In mammals, saliva is critical for beginning chemical digestion via enzymes, lubricating food for easy swallowing and facilitating taste perception on the tongue. Since chickens and birds lack mammalian-like tongues and oral taste sensation, they were long thought to lack salivary glands as well.
However, microscopic examination of bird mouths has revealed they do have salivary glands in the mouth and throat region. Chemical analysis has identified enzymes like amylase present in chicken saliva as well.
The role of saliva in chickens doesn’t seem geared towards oral food preparation though. Unlike humans producing a mouthful of saliva in response to food, chicken saliva plays a minimal role during eating. This suggests salivation is either a vestigial trait from dinosaur ancestors or serves more basic functions like protecting oral mucosa rather than digesting each mouthful of food on the spot.
Do Other Bird Species Have Tongues?
As dinosaurs evolved into modern birds, anatomical simplification seems to have done away with most avian tongues across all species. The general rule is that no modern birds have complex, protruding tongues akin to mammals and reptiles.
However, there are a few unusual exceptions among some odd bird groups:
- Flamingos have a thick, muscular tongue containing a blood-filled spongy tissue to aid in filter feeding. It resembles a more traditional tongue but is still anchored to the floor of the mouth.
- Some hummingbird species have forked or tubular tongues which protrude slightly past their beak. These may relate to nectar feeding.
- Pelicans have a large, flat tongue divided into two lobes at the tip. This may help scoop fish into their throat pouch.
- Woodpeckers have an unusual tongue structure that wraps up over their skull and can extend out up to 5 inches past their beak. This helps capture wood-burrowing insect prey.

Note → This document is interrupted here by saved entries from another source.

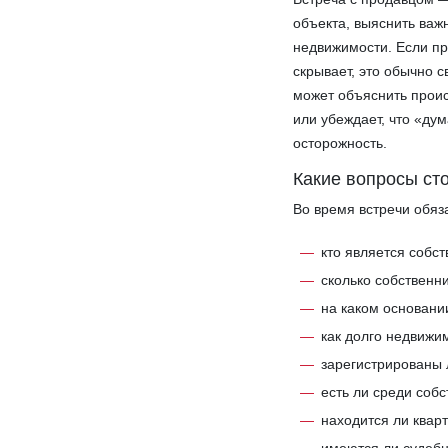
объекта, выяснить важ
недвижимости. Если пр
скрывает, это обычно с
может объяснить прои
или убеждает, что «дум
осторожность.
Какие вопросы ст
Во время встречи обяз
кто является собс
сколько собственни
на каком основани
как долго недвижи
зарегистрированы 
есть ли среди соб
находится ли кварт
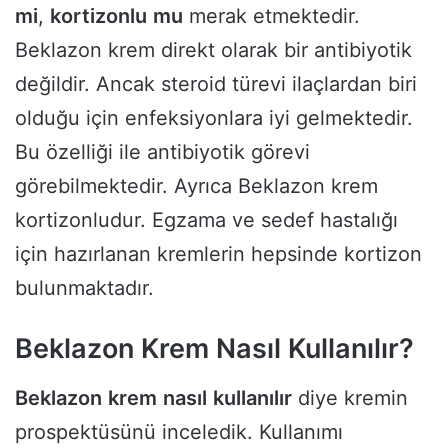
mi
,
kortizonlu
mu
merak etmektedir.
Beklazon krem direkt olarak bir antibiyotik
değildir. Ancak steroid türevi ilaçlardan biri
olduğu için enfeksiyonlara iyi gelmektedir.
Bu özelliği ile antibiyotik görevi
görebilmektedir. Ayrıca Beklazon krem
kortizonludur. Egzama ve sedef hastalığı
için hazırlanan kremlerin hepsinde kortizon
bulunmaktadır.
Beklazon Krem Nasıl Kullanılır?
Beklazon
krem
nasıl
kullanılır
diye kremin
prospektüsünü inceledik. Kullanımı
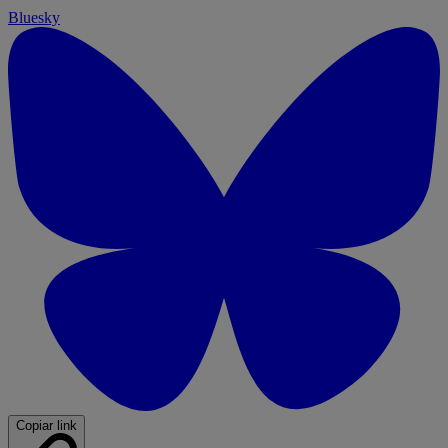
Bluesky
Copiar link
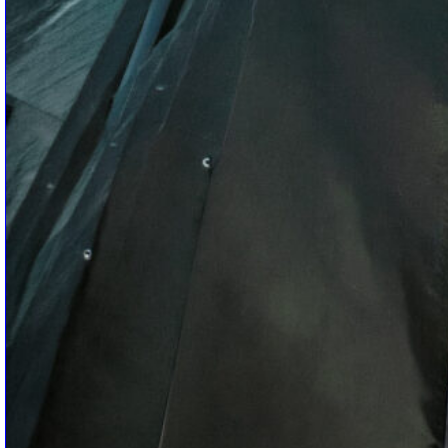
IT | Offset, Three One G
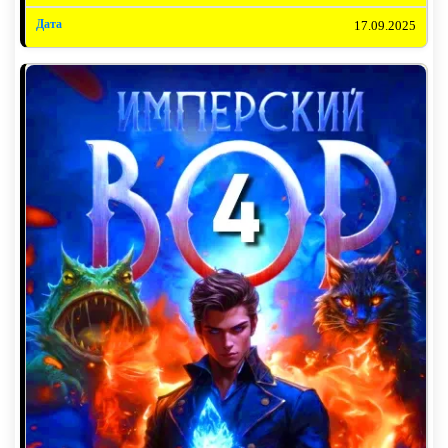
17.09.2025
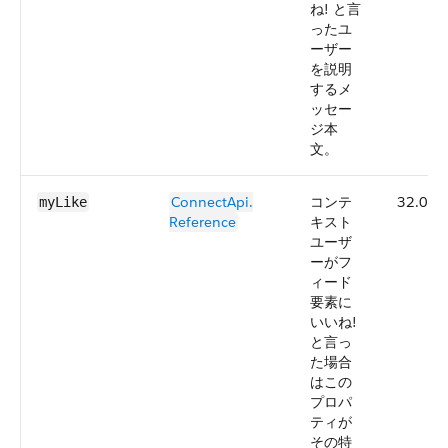
ね! と言
ったユ
ーザー
を説明
するメ
ッセー
ジ本
文。
ConnectApi.​
コンテ
32.0
myLike
Reference
キスト
ユーザ
ーがフ
ィード
要素に
いいね!
と言っ
た場合
はこの
プロパ
ティが
その特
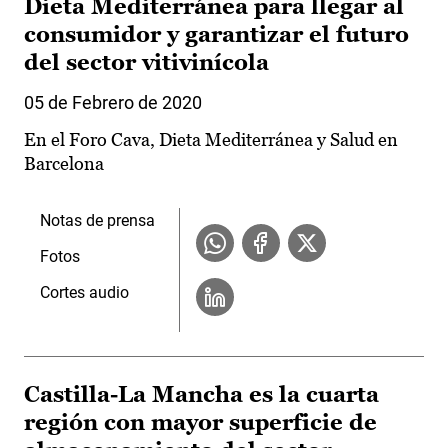
Dieta Mediterránea para llegar al
consumidor y garantizar el futuro
del sector vitivinícola
05 de Febrero de 2020
En el Foro Cava, Dieta Mediterránea y Salud en
Barcelona
Notas de prensa
Fotos
Cortes audio
Castilla-La Mancha es la cuarta
región con mayor superficie de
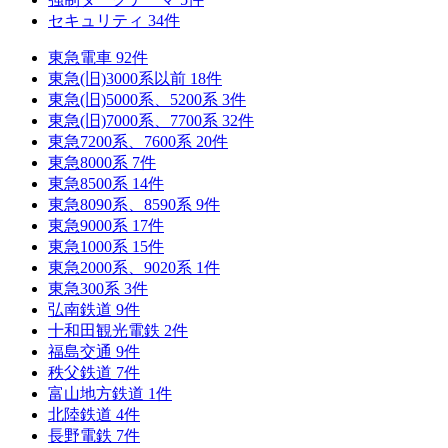
セキュリティ
34
件
東急電車
92
件
東急(旧)3000系以前
18
件
東急(旧)5000系、5200系
3
件
東急(旧)7000系、7700系
32
件
東急7200系、7600系
20
件
東急8000系
7
件
東急8500系
14
件
東急8090系、8590系
9
件
東急9000系
17
件
東急1000系
15
件
東急2000系、9020系
1
件
東急300系
3
件
弘南鉄道
9
件
十和田観光電鉄
2
件
福島交通
9
件
秩父鉄道
7
件
富山地方鉄道
1
件
北陸鉄道
4
件
長野電鉄
7
件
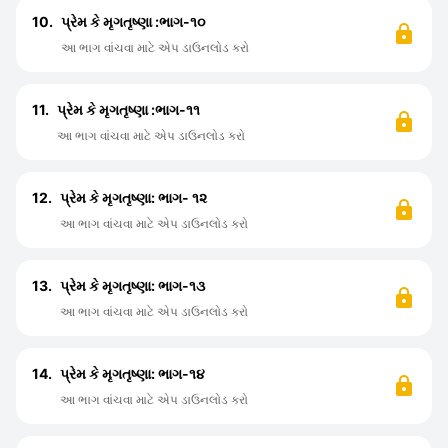
10.
પ્રેમ કે મૃગતૃષ્ણા :ભાગ-૧૦
આ ભાગ વાંચવા માટે એપ ડાઉનલોડ કરો
11.
પ્રેમ કે મૃગતૃષ્ણા :ભાગ-૧૧
આ ભાગ વાંચવા માટે એપ ડાઉનલોડ કરો
12.
પ્રેમ કે મૃગતૃષ્ણા: ભાગ- ૧૨
આ ભાગ વાંચવા માટે એપ ડાઉનલોડ કરો
13.
પ્રેમ કે મૃગતૃષ્ણા: ભાગ-૧૩
આ ભાગ વાંચવા માટે એપ ડાઉનલોડ કરો
14.
પ્રેમ કે મૃગતૃષ્ણા: ભાગ-૧૪
આ ભાગ વાંચવા માટે એપ ડાઉનલોડ કરો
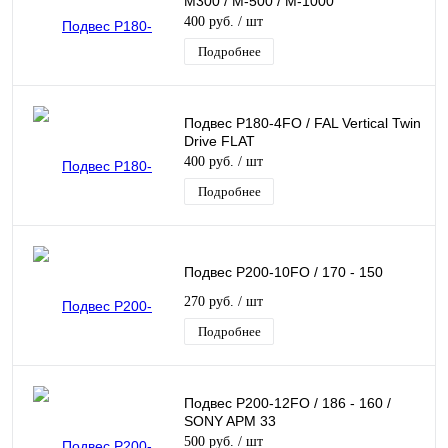
M300 / M-500 / M-1000
400 руб.
/ шт
Подробнее
Подвес Р180-4FO / FAL Vertical Twin
Drive FLAT
400 руб.
/ шт
Подробнее
Подвес Р200-10FO / 170 - 150
270 руб.
/ шт
Подробнее
Подвес Р200-12FO / 186 - 160 /
SONY APM 33
500 руб.
/ шт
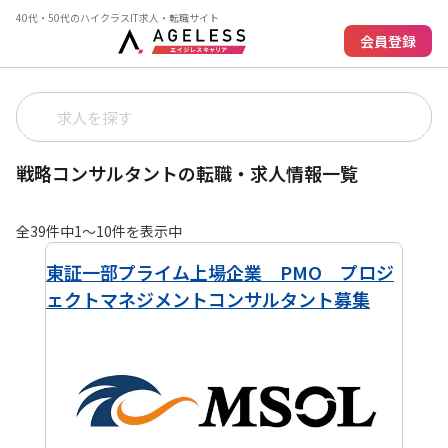
40代・50代のハイクラスIT求人・転職サイト
会員登録
戦略コンサルタントの転職・求人情報一覧
全
39
件中
1
〜
10
件を表示中
東証一部プライム上場企業 PMO プロジ
ェクトマネジメントコンサルタント募集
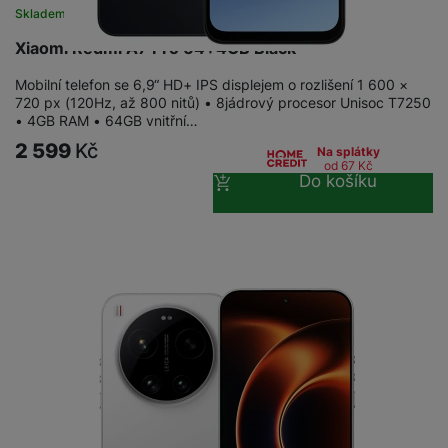
Skladem na prodejně
na 21 prodejnách
Xiaomi Redmi A7 Pro 64+4GB Black
Mobilní telefon se 6,9“ HD+ IPS displejem o rozlišení 1 600 ×
720 px (120Hz, až 800 nitů) • 8jádrový procesor Unisoc T7250
• 4GB RAM • 64GB vnitřní…
2 599
Kč
Na splátky
od 67
Kč
Do košíku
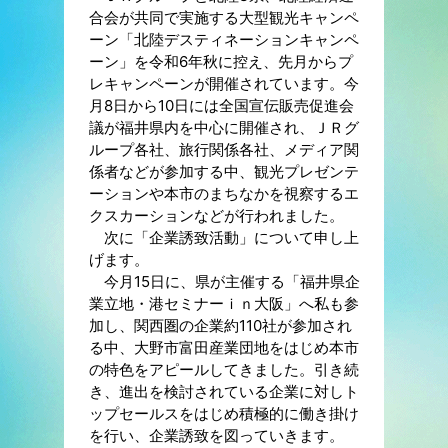
合会が共同で実施する大型観光キャンペ
ーン「北陸デスティネーションキャンペ
ーン」を令和6年秋に控え、先月からプ
レキャンペーンが開催されています。今
月8日から10日には全国宣伝販売促進会
議が福井県内を中心に開催され、ＪＲグ
ループ各社、旅行関係各社、メディア関
係者などが参加する中、観光プレゼンテ
ーションや本市のまちなかを視察するエ
クスカーションなどが行われました。
次に「企業誘致活動」について申し上
げます。
今月15日に、県が主催する「福井県企
業立地・港セミナーｉｎ大阪」へ私も参
加し、関西圏の企業約110社が参加され
る中、大野市富田産業団地をはじめ本市
の特色をアピールしてきました。引き続
き、進出を検討されている企業に対しト
ップセールスをはじめ積極的に働き掛け
を行い、企業誘致を図っていきます。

So while 99% of birds lack pronounced tongues, a handful of specialized species do have some strange modifications aiding in certain feeding methods. The tongues of flamingos, hummingbirds, pelicans and woodpeckers push the boundaries of organ simplification in birds.
Interesting Tongue Facts
Beyond basic anatomy and function, the chicken tongue has some other interesting attributes worth noting:
- Chicken tongues are highly vascularized but the surface appears mostly pale pink and devoid of obvious blood vessels unlike the dark reddish hue of many mammal tongues
- Male roosters have slightly longer tongues on average compared to hens
- The cornified stratified squamous epithelium coating chicken tongues undergoes continuous turnover and replacement similar to human epithelial cells
- Studies show chicken tongues average around 0.5-0.7 g in weight depending on breed variety
- Domesticated meat chickens have slightly heavier tongues compared to egg laying breeds due to overall larger body size
- The chicken tongue surface forms the compartment known as the oral cavity which interconnects with additional chambers in the oropharynx and laryngopharynx
- While critical for tasting, chickens don’t possess nearly as many taste buds compared to mammalian species, only around 240 on average
- Scientists have discovered certain species of feather mites that occasionally reside inside the mouths of chickens – definitively proving chickens do indeed have tongues!
- Some linguists hypothesize the word ‘cock-a-doodle-doo’ in rooster calls may have originally been a crude onomatopoeic approximation of the prominent tongue motions seen during crowing
Summary: Vestigial Structures Only
While a few exotic bird species buck the trend, most modern birds including chickens lack a pronounced fleshy tongue. The floor of their mouths house a small mass of smooth muscle which facilitates swallowing, while other structures like their beak and throat have taken over roles like manipulation and taste sensation from ancestral mammal/lizard-like tongues.
So next time you’re eating chicken, Turkey or other poultry, remember they do not have a true tongue inside their mouth! What looks like a tongue is just a muscular food chute, not an organ of taste or speech like our own tongues. Over millions of years of evolution, complex tongues became yet another anatomical casualty as dinosaurs took to the skies as streamlined birds.